From a history of poverty, sharing by necessity, and too many bad living situations, I have trouble seeing things I literally own as “mine.” I walk around my house, and so often it all feels like someone else’s stuff, I have to ask to touch, to engage with, to look at any of it. This drove me to collect things for a time, comics, magic cards, books. To think they were me, I could stream a game, stand in front of a camera like I flex my hand and hit record, chronicling the steam of consumption like a metaphysical anatomy lesson. The same once-nameless feeling stayed my hand. Maybe some time I will stream, or make video essays on a platform owned by an extraction machine at the head of an impossibly large leviathan of infinite appetite. If I do, I will have more interesting things to say, thoughts developed through lenses and frameworks that regard my actual life and experiences. And if I do, they promise the same compromise those rolling hills and valleys of Eorzea did: you can have your expression, but we hold the leash.

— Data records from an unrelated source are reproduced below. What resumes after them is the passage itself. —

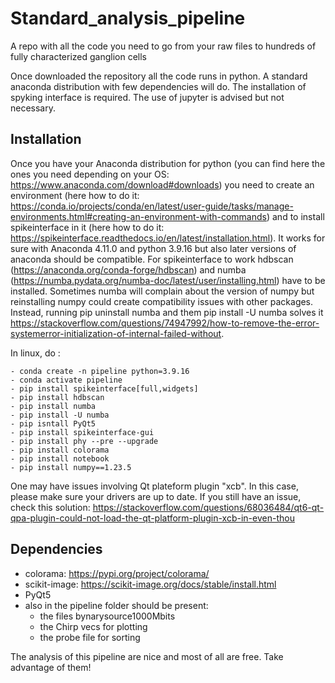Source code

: # Standard_analysis_pipeline
A repo with all the code you need to go from your raw files to hundreds of fully characterized ganglion cells


Once downloaded the repository all the code runs in python. A standard anaconda distribution with few dependencies will do. The installation of spyking interface is required. The use of jupyter is advised but not necessary. 

## Installation
Once you have your Anaconda distribution for python (you can find here the ones you need depending on your OS: https://www.anaconda.com/download#downloads) you need to create an environment (here how to do it: https://conda.io/projects/conda/en/latest/user-guide/tasks/manage-environments.html#creating-an-environment-with-commands) and to install spikeinterface in it (here how to do it: https://spikeinterface.readthedocs.io/en/latest/installation.html). 
It works for sure with Anaconda 4.11.0 and python 3.9.16 but also later versions of anaconda should be compatible. For spikeinterface to work hdbscan (https://anaconda.org/conda-forge/hdbscan) and numba (https://numba.pydata.org/numba-doc/latest/user/installing.html) have to be installed. Sometimes numba will complain about the version of numpy but reinstalling numpy could create compatibility issues with other packages. Instead, running pip uninstall numba and them pip install -U numba solves it https://stackoverflow.com/questions/74947992/how-to-remove-the-error-systemerror-initialization-of-internal-failed-without. 

In linux, do :

	- conda create -n pipeline python=3.9.16
	- conda activate pipeline
	- pip install spikeinterface[full,widgets]
	- pip install hdbscan
	- pip install numba
	- pip install -U numba
	- pip isntall PyQt5
	- pip install spikeinterface-gui
	- pip install phy --pre --upgrade
	- pip install colorama
	- pip install notebook
	- pip install numpy==1.23.5

	
One may have issues involving Qt plateform plugin "xcb". In this case, please make sure your drivers are up to date. If you still have an issue, check this solution: https://stackoverflow.com/questions/68036484/qt6-qt-qpa-plugin-could-not-load-the-qt-platform-plugin-xcb-in-even-thou


## Dependencies
- colorama: https://pypi.org/project/colorama/
- scikit-image: https://scikit-image.org/docs/stable/install.html
- PyQt5
- also in the pipeline folder should be present:
  -  the files bynarysource1000Mbits
  -  the Chirp vecs for plotting
  -  the probe file for sorting

The analysis of this pipeline are nice and most of all are free. Take advantage of them!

Every person has the desire to make something that reflects them. Every person wants to form a space to belong in. If there is a divine spark in our pack bonding brains, that is it. Rejecting the capitalist co-option of this holy part of us in so much as we can means making things that look worse, take longer, and reach shorter. It means making something beautiful. Something of us.

We can never escape from the network completely. I don’t have the capital to buy land in the woods, go off grid, and DIY my HRT, and I’m too much of a city girl anyway. So we carve out a space in the widest spiritual fields we can. We tend to gardens we find, ones we can come closest to saying are our own. When Blender is outdated I can translate to a new interface. When neocities crumbles I have hard drives, if they fail I have the knowledge that built the site in the first place. But it is not fair to say I became a gardener of this space. Rather, I fell backwards again into the same change that shifted my nature in the first place.

I became the goddess of my own private heaven.